◆ **WHAT TO WORK ON**
Rewrite everything from the line containing "collector number: 17241" down to the line containing "collectors: E. W. Nelson & E. A. Goldman", with "locality" changed to "site" and nothing else altered.

◆ **GIVEN ENTRIES**
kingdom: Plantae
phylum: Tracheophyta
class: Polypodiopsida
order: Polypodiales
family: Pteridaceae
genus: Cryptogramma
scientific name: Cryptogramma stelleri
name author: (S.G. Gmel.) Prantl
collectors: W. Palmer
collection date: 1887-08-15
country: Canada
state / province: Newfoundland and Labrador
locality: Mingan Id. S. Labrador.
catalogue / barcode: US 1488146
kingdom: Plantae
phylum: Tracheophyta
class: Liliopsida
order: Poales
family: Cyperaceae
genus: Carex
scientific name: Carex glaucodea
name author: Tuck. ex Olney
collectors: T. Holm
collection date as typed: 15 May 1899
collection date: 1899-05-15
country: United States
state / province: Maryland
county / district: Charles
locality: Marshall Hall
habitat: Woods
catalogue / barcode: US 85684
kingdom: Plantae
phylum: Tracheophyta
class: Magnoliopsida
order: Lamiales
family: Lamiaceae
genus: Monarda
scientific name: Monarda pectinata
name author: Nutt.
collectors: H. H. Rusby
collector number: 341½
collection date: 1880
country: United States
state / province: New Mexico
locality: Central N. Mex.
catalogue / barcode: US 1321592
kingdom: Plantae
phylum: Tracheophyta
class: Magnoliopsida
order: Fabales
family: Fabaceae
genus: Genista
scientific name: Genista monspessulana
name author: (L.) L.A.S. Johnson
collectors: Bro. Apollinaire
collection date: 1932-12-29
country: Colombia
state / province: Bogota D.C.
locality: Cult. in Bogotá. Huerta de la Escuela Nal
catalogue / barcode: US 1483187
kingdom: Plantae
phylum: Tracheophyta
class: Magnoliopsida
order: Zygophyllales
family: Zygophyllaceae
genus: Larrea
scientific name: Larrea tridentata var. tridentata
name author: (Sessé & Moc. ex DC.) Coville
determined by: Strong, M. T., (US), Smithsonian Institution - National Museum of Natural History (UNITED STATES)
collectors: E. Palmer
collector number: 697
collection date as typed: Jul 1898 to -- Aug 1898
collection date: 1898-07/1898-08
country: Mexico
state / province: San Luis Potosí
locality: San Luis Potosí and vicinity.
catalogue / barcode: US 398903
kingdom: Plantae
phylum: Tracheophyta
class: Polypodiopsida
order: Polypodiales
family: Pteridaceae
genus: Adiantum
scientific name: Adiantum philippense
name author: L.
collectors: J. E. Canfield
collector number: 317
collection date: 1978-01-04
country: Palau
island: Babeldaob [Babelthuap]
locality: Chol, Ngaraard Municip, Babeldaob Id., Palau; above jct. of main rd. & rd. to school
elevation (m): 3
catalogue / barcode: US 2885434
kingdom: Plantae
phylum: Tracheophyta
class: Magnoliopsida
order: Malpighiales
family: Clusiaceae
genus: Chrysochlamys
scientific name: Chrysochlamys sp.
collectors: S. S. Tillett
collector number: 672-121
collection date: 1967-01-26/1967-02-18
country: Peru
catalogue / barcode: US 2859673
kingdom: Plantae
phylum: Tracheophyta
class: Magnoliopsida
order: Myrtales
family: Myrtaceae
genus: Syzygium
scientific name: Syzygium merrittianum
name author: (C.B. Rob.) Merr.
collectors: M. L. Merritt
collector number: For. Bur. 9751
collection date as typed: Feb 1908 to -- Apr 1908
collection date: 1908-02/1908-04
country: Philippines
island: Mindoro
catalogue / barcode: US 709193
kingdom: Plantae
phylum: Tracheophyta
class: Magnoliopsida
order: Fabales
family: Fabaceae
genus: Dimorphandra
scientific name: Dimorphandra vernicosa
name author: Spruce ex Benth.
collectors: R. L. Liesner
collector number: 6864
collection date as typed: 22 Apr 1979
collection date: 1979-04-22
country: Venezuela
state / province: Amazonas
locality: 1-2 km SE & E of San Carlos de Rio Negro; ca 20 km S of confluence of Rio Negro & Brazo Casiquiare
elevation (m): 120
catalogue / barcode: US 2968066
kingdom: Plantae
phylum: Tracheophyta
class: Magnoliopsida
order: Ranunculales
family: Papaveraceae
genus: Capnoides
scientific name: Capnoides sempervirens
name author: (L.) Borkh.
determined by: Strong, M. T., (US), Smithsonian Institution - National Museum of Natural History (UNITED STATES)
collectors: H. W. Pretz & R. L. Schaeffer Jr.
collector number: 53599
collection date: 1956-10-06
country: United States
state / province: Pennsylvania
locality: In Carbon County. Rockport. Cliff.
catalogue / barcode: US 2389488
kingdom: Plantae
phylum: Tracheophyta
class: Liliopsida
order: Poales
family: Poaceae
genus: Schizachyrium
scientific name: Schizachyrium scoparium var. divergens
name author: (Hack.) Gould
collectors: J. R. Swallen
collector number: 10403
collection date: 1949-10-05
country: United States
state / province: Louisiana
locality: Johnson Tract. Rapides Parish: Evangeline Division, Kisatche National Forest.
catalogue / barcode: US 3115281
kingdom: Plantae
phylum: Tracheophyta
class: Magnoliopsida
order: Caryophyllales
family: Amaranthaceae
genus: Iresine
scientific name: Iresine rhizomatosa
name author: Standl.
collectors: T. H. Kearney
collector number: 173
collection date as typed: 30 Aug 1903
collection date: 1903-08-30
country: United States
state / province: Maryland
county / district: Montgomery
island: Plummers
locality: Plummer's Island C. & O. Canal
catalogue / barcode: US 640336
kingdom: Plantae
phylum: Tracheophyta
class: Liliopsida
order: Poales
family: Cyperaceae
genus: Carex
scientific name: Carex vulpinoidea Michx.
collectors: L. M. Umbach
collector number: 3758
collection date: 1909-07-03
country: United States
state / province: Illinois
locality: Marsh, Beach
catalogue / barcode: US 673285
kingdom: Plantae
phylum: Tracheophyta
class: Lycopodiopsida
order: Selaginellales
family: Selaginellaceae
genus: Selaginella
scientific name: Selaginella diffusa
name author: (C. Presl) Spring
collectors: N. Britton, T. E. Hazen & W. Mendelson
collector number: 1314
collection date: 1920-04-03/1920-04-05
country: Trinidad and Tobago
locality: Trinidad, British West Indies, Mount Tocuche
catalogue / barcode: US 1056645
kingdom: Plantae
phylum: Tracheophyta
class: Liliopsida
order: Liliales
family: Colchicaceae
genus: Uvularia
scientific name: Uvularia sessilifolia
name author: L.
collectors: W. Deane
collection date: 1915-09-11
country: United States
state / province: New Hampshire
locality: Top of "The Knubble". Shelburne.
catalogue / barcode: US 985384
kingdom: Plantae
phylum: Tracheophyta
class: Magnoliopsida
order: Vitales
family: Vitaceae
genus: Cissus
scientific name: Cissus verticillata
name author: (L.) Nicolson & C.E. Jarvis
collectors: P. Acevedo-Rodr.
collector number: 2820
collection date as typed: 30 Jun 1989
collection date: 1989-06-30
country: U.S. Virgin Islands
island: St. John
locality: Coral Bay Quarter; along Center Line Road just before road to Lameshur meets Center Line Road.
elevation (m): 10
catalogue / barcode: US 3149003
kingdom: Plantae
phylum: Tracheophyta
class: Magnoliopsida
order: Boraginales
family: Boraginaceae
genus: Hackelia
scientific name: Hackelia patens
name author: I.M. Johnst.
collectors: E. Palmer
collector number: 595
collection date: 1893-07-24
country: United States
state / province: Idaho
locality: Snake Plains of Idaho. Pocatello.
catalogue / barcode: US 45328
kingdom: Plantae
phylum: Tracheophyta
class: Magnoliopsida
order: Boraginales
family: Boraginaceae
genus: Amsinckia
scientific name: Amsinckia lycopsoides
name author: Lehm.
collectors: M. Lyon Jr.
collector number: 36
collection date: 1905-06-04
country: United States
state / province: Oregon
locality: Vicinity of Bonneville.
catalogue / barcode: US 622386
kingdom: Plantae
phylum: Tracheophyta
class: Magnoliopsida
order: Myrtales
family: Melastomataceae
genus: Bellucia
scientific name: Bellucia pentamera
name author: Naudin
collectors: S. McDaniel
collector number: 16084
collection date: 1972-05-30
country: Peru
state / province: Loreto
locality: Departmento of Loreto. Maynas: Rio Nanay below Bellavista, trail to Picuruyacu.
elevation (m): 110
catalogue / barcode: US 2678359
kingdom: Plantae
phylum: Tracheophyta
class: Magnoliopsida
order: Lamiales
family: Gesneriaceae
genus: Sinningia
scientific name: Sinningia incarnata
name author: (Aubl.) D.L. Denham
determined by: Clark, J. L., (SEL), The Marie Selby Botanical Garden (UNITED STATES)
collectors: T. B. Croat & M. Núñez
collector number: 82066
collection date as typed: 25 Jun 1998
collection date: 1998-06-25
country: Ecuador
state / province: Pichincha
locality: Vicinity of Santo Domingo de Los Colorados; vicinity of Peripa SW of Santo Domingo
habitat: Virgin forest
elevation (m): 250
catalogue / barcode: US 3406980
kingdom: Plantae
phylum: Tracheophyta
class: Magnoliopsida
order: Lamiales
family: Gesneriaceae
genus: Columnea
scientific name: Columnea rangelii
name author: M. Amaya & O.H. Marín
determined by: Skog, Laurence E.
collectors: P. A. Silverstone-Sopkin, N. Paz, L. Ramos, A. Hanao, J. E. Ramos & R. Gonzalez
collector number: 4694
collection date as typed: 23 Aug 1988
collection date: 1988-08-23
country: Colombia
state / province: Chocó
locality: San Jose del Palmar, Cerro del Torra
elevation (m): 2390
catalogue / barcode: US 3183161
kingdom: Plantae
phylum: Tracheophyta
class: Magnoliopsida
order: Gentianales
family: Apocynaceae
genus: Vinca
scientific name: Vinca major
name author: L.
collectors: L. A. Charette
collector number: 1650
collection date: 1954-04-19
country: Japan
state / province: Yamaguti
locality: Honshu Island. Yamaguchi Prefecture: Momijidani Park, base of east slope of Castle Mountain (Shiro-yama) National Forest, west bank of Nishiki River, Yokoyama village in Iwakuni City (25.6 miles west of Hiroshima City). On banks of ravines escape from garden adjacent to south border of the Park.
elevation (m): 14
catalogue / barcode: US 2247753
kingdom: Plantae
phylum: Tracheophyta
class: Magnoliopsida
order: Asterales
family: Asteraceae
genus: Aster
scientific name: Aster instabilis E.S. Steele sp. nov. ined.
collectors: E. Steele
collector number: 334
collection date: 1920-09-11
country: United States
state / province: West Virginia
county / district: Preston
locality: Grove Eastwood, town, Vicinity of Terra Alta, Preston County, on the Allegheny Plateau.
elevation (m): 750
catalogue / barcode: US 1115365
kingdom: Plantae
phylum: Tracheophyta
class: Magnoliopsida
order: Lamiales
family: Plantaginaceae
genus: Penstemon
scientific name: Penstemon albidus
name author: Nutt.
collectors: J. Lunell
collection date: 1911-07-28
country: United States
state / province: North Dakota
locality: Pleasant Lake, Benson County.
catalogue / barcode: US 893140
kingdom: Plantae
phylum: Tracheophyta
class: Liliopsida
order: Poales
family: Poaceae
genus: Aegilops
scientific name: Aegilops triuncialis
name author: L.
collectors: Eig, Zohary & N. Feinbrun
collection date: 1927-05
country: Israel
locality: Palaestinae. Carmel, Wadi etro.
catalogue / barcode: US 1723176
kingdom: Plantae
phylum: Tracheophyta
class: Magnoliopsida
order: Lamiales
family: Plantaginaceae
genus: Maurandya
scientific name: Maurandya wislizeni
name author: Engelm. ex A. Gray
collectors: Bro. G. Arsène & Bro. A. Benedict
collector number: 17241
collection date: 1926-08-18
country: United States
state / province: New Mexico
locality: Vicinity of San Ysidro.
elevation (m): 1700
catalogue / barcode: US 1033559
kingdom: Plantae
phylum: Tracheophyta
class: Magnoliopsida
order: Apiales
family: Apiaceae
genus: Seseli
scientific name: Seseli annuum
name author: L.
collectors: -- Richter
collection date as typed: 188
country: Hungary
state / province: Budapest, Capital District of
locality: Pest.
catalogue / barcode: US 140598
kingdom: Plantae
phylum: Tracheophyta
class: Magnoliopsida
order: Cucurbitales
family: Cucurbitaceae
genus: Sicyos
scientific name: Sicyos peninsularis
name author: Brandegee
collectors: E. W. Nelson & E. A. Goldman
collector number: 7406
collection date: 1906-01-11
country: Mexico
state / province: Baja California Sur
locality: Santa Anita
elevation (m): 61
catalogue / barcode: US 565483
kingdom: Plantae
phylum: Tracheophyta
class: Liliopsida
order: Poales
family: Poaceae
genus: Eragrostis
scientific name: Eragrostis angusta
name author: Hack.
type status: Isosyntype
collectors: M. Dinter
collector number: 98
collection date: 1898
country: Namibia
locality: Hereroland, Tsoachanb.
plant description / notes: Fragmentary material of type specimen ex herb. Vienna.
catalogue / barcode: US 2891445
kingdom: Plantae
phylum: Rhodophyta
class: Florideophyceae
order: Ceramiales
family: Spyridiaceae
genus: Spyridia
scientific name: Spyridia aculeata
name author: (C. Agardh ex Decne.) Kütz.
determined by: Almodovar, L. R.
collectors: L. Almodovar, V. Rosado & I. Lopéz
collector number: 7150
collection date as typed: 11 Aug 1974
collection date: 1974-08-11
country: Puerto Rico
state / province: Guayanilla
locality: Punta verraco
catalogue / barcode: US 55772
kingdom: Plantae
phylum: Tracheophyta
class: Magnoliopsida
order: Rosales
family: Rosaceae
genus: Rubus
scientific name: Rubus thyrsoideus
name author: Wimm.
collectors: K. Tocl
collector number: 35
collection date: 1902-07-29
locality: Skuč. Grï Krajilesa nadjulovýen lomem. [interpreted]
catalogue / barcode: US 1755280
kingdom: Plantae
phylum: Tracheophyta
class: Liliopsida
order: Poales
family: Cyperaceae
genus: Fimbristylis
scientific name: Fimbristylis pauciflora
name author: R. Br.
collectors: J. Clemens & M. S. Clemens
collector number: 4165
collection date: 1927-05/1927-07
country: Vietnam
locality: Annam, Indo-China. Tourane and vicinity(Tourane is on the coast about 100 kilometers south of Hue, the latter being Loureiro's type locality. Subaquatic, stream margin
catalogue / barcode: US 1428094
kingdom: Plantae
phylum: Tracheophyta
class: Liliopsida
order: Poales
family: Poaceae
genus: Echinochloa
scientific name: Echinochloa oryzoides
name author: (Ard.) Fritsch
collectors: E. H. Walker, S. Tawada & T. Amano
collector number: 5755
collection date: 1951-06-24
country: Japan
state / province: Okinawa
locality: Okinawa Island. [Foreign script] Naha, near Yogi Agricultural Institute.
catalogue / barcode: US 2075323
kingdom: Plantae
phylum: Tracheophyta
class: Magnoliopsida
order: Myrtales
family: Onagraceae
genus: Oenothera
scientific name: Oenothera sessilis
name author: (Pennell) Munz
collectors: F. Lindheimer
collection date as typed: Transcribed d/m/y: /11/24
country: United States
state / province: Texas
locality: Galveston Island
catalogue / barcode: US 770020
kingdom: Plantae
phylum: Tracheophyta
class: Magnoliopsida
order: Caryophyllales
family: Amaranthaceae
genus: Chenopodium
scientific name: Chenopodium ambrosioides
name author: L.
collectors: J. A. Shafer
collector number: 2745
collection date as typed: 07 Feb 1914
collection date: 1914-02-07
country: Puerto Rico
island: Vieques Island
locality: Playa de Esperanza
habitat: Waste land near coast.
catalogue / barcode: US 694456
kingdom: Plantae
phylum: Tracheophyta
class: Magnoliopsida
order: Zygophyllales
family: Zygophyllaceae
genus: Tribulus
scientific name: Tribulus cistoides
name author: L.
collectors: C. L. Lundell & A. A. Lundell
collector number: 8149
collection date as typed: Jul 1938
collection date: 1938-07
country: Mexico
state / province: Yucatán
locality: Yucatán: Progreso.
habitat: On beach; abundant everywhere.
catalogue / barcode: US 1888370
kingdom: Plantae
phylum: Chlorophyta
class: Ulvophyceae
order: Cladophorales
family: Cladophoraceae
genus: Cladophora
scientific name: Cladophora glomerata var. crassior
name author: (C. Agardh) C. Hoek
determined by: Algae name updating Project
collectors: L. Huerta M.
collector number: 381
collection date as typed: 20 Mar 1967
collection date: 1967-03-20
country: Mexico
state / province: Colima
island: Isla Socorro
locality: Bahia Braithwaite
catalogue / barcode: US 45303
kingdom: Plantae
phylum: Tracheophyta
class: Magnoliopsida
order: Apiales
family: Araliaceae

◆ **ANSWER TO THIS TASK**
collector number: 17241
collection date: 1926-08-18
country: United States
state / province: New Mexico
site: Vicinity of San Ysidro.
elevation (m): 1700
catalogue / barcode: US 1033559
kingdom: Plantae
phylum: Tracheophyta
class: Magnoliopsida
order: Apiales
family: Apiaceae
genus: Seseli
scientific name: Seseli annuum
name author: L.
collectors: -- Richter
collection date as typed: 188
country: Hungary
state / province: Budapest, Capital District of
site: Pest.
catalogue / barcode: US 140598
kingdom: Plantae
phylum: Tracheophyta
class: Magnoliopsida
order: Cucurbitales
family: Cucurbitaceae
genus: Sicyos
scientific name: Sicyos peninsularis
name author: Brandegee
collectors: E. W. Nelson & E. A. Goldman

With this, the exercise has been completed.